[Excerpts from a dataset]

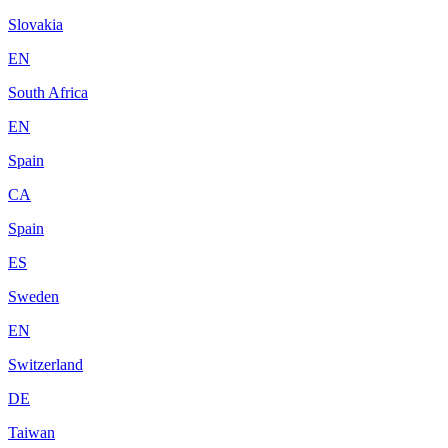
Slovakia
EN
South Africa
EN
Spain
CA
Spain
ES
Sweden
EN
Switzerland
DE
Taiwan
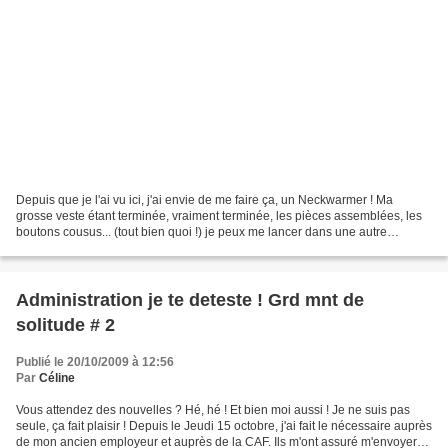
Depuis que je l'ai vu ici, j'ai envie de me faire ça, un Neckwarmer ! Ma
grosse veste étant terminée, vraiment terminée, les pièces assemblées, les
boutons cousus... (tout bien quoi !) je peux me lancer dans une autre
aventure. Les photos arrivent ! Alors,...
Administration je te deteste ! Grd mnt de
solitude # 2
Publié le 20/10/2009 à 12:56
Par
Céline
Vous attendez des nouvelles ? Hé, hé ! Et bien moi aussi ! Je ne suis pas
seule, ça fait plaisir ! Depuis le Jeudi 15 octobre, j'ai fait le nécessaire auprès
de mon ancien employeur et auprès de la CAF. Ils m'ont assuré m'envoyer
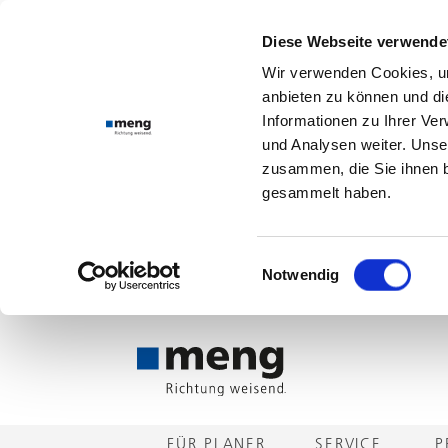
Diese Webseite verwende
Wir verwenden Cookies, um
anbieten zu können und di
Informationen zu Ihrer Ve
und Analysen weiter. Unse
zusammen, die Sie ihnen b
gesammelt haben.
Einwilligungsauswahl
Notwendig
FÜR PLANER
SERVICE
P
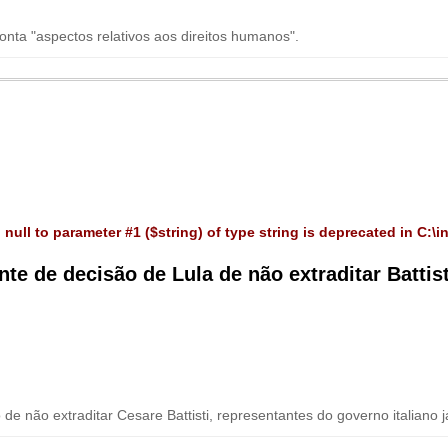
conta "aspectos relativos aos direitos humanos".
 null to parameter #1 ($string) of type string is deprecated in
C:\i
nte de decisão de Lula de não extraditar Battist
de não extraditar Cesare Battisti, representantes do governo italiano 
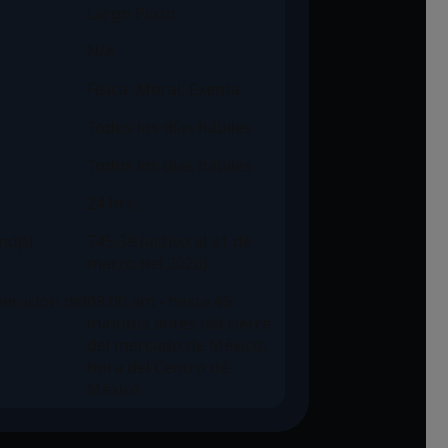
Largo Plazo
N/A
Física, Moral, Exenta
Todos los días hábiles
Todos los días hábiles
24 hrs.
(mdp)
745.39 (activo al 31 de
marzo del 2026)
eración del
08:00 am - hasta 45
minutos antes del cierre
del mercado de México,
hora del Centro de
México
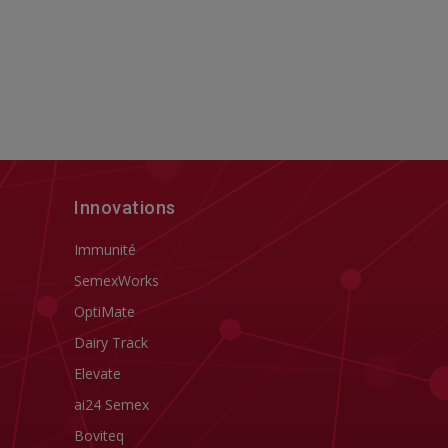
Innovations
Immunité
SemexWorks
OptiMate
Dairy Track
Elevate
ai24 Semex
Boviteq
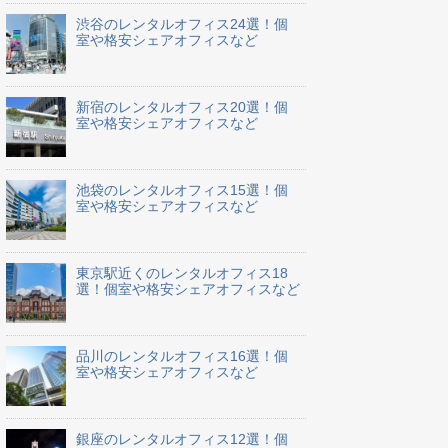
渋谷のレンタルオフィス24選！個
室や格安シェアオフィスなど
新宿のレンタルオフィス20選！個
室や格安シェアオフィスなど
池袋のレンタルオフィス15選！個
室や格安シェアオフィスなど
東京駅近くのレンタルオフィス18
選！個室や格安シェアオフィスなど
品川のレンタルオフィス16選！個
室や格安シェアオフィスなど
銀座のレンタルオフィス12選！個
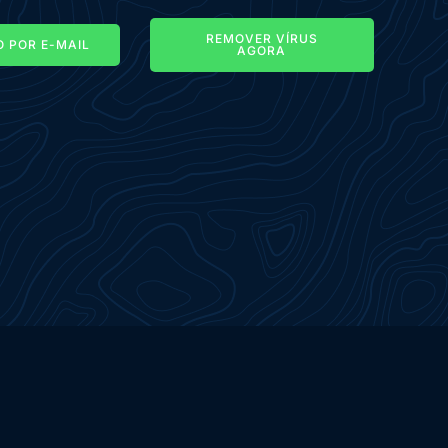
REMOVER VÍRUS
 POR E-MAIL
AGORA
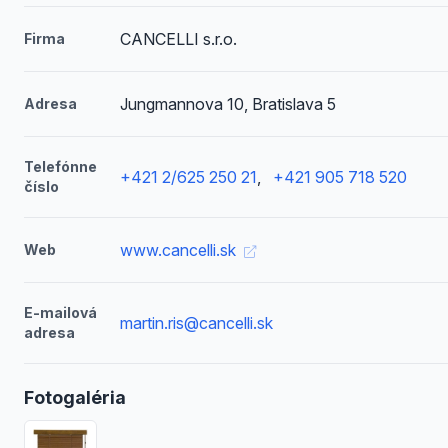
CANCELLI s.r.o.
Firma
Jungmannova 10, Bratislava 5
Adresa
Telefónne
+421 2/625 250 21
,
+421 905 718 520
číslo
www.cancelli.sk
Web
E-mailová
martin.ris@cancelli.sk
adresa
Fotogaléria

YOUR TASK -
Reproduce the text of every record above, swapping each occurrence of "Spain" for "España" and leaving everything else unchanged. Omit the pictures from your answer.

ANSWER AREA -
Slovakia
EN
South Africa
EN
España
CA
España
ES
Sweden
EN
Switzerland
DE
Taiwan
Depuis que je l'ai vu ici, j'ai envie de me faire ça, un Neckwarmer ! Ma
grosse veste étant terminée, vraiment terminée, les pièces assemblées, les
boutons cousus... (tout bien quoi !) je peux me lancer dans une autre
aventure. Les photos arrivent ! Alors,...
Administration je te deteste ! Grd mnt de
solitude # 2
Publié le 20/10/2009 à 12:56
Par
Céline
Vous attendez des nouvelles ? Hé, hé ! Et bien moi aussi ! Je ne suis pas
seule, ça fait plaisir ! Depuis le Jeudi 15 octobre, j'ai fait le nécessaire auprès
de mon ancien employeur et auprès de la CAF. Ils m'ont assuré m'envoyer
Diese Webseite verwende
Wir verwenden Cookies, um
anbieten zu können und di
Informationen zu Ihrer Ve
und Analysen weiter. Unse
zusammen, die Sie ihnen b
gesammelt haben.
Einwilligungsauswahl
Notwendig
FÜR PLANER
SERVICE
P
conta "aspectos relativos aos direitos humanos".
 null to parameter #1 ($string) of type string is deprecated in
C:\i
nte de decisão de Lula de não extraditar Battist
de não extraditar Cesare Battisti, representantes do governo italiano 
Largo Plazo
N/A
Física, Moral, Exenta
Todos los días hábiles
Todos los días hábiles
24 hrs.
(mdp)
745.39 (activo al 31 de
marzo del 2026)
eración del
08:00 am - hasta 45
minutos antes del cierre
del mercado de México,
hora del Centro de
México
Innovations
Immunité
SemexWorks
OptiMate
Dairy Track
Elevate
ai24 Semex
Boviteq
渋谷のレンタルオフィス24選！個
室や格安シェアオフィスなど
新宿のレンタルオフィス20選！個
室や格安シェアオフィスなど
池袋のレンタルオフィス15選！個
室や格安シェアオフィスなど
東京駅近くのレンタルオフィス18
選！個室や格安シェアオフィスなど
品川のレンタルオフィス16選！個
室や格安シェアオフィスなど
銀座のレンタルオフィス12選！個
REMOVER VÍRUS
 POR E-MAIL
AGORA
CANCELLI s.r.o.
Firma
Jungmannova 10, Bratislava 5
Adresa
Telefónne
+421 2/625 250 21
,
+421 905 718 520
číslo
www.cancelli.sk
Web
E-mailová
martin.ris@cancelli.sk
adresa
Fotogaléria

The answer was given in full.